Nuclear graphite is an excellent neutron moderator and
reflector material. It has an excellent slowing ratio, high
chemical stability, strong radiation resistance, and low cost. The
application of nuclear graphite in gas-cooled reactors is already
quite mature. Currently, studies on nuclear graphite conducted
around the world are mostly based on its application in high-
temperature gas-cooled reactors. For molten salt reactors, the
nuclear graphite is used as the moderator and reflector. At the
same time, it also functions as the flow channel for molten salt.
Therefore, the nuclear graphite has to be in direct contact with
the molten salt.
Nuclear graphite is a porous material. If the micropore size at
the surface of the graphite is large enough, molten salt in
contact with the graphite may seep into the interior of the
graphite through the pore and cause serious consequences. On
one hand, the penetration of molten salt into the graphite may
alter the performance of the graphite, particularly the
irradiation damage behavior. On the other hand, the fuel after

> **WHAT NEEDS TO BE DONE**:
In the data shown above, how many lines hold the string "hand"? The answer is the number alone.

> **RESPONSE BOX**:
2